Investigation of the effects of sediments inhomogeneity and nonlinearity on aggravation factors for sedimentary basins

Abstract

The prediction of the seismic response of sedimentary basins and its incorporation into seismic building codes is of prime interest to the engineering community, since highly populated areas and infrastructures are often located within such geological configurations. The additional effect of the two-dimensional (2D) basin response above the corresponding one-dimensional (1D) response, expressed as the ratio between 2D and 1D acceleration response spectra at the basin surface and commonly referred to as “aggravation factor”, might be an engineering feasible way to incorporate such effects into building codes. The majority of the studies are based on numerical simulations for modeling the seismic behaviour of complex subsurface geology and thus for the estimation of aggravation factors, usually taking place under the assumption of homogeneous viscoelastic sediments, ignoring the fact that sedimentary deposits may be very heterogeneous in both the horizontal and the vertical directions, as well as the effect of soil nonlinearity, which for strong seismic excitation may be crucial.

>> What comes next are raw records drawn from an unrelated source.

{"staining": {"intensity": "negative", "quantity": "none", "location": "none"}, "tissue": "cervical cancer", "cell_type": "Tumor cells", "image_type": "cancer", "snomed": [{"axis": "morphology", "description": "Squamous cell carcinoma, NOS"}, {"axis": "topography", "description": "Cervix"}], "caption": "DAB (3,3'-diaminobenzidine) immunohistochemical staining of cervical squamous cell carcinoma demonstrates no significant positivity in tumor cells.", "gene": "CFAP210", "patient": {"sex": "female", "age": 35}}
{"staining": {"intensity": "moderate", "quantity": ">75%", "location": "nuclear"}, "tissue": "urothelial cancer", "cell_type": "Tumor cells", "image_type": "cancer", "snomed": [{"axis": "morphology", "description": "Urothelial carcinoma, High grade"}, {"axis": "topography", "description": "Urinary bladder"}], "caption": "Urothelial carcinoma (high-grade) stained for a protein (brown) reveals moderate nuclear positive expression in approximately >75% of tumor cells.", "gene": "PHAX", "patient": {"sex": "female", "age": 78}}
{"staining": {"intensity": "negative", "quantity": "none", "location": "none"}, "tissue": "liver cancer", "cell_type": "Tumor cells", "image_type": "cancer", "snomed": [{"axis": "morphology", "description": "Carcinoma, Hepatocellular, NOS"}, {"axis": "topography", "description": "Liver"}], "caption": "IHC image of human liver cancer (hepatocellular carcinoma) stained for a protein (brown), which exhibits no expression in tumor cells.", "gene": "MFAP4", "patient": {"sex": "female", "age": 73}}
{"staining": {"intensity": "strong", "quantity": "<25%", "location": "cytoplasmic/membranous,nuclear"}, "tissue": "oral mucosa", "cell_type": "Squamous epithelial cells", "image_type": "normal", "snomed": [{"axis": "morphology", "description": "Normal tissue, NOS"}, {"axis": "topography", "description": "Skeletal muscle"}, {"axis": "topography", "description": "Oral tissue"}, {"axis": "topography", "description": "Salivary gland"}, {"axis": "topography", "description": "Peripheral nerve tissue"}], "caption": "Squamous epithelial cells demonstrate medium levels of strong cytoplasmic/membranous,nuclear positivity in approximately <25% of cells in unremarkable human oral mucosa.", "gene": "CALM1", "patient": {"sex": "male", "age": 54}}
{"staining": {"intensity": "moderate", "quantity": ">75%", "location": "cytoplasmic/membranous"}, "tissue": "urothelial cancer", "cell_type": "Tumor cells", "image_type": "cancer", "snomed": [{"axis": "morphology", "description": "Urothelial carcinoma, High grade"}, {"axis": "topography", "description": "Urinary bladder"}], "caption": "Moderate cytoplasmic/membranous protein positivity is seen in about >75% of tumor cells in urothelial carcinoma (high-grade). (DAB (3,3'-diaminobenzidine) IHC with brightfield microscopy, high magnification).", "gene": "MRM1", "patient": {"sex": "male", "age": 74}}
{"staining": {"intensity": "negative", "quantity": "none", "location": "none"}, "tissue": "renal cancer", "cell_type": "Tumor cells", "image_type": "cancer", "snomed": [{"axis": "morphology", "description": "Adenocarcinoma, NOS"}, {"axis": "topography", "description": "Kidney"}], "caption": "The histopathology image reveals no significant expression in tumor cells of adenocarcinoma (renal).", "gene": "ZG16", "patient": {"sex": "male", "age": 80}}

The present work is an extension of our work [1], in which extensive numerical analyses of the linear viscoelastic response of homogeneous sedimentary basins were performed, in order to explore the potential additional effects of sediments inhomogeneity and nonlinearity on aggravation factors. To this end, a generic relationship between shear wave velocity and depth was developed based on experimental shear wave velocity data from well-documented sites worldwide. To further model the nonlinear behaviour of sediments material, a nonlinear kinematic hardening constitutive model was used, combined with the Von Mises failure criterion and an associated plastic flow rule. All analyses were conducted for trapezoidal sedimentary basins using the generic finite element code ABAQUS. The results of the analyses revealed that the replacement of an inhomogeneous soil with an equivalent homogeneous might lead to underestimation of aggravation in the vicinity of the edges and overestimation of aggravation at the flat part of the basin, while consideration of soil nonlinearity may result in a decrease of aggravation factors for the flat part of the basin. These outcomes may be useful for the proposal of simple recommendations to the engineering community for the introduction of basin effects in the seismic design of structures.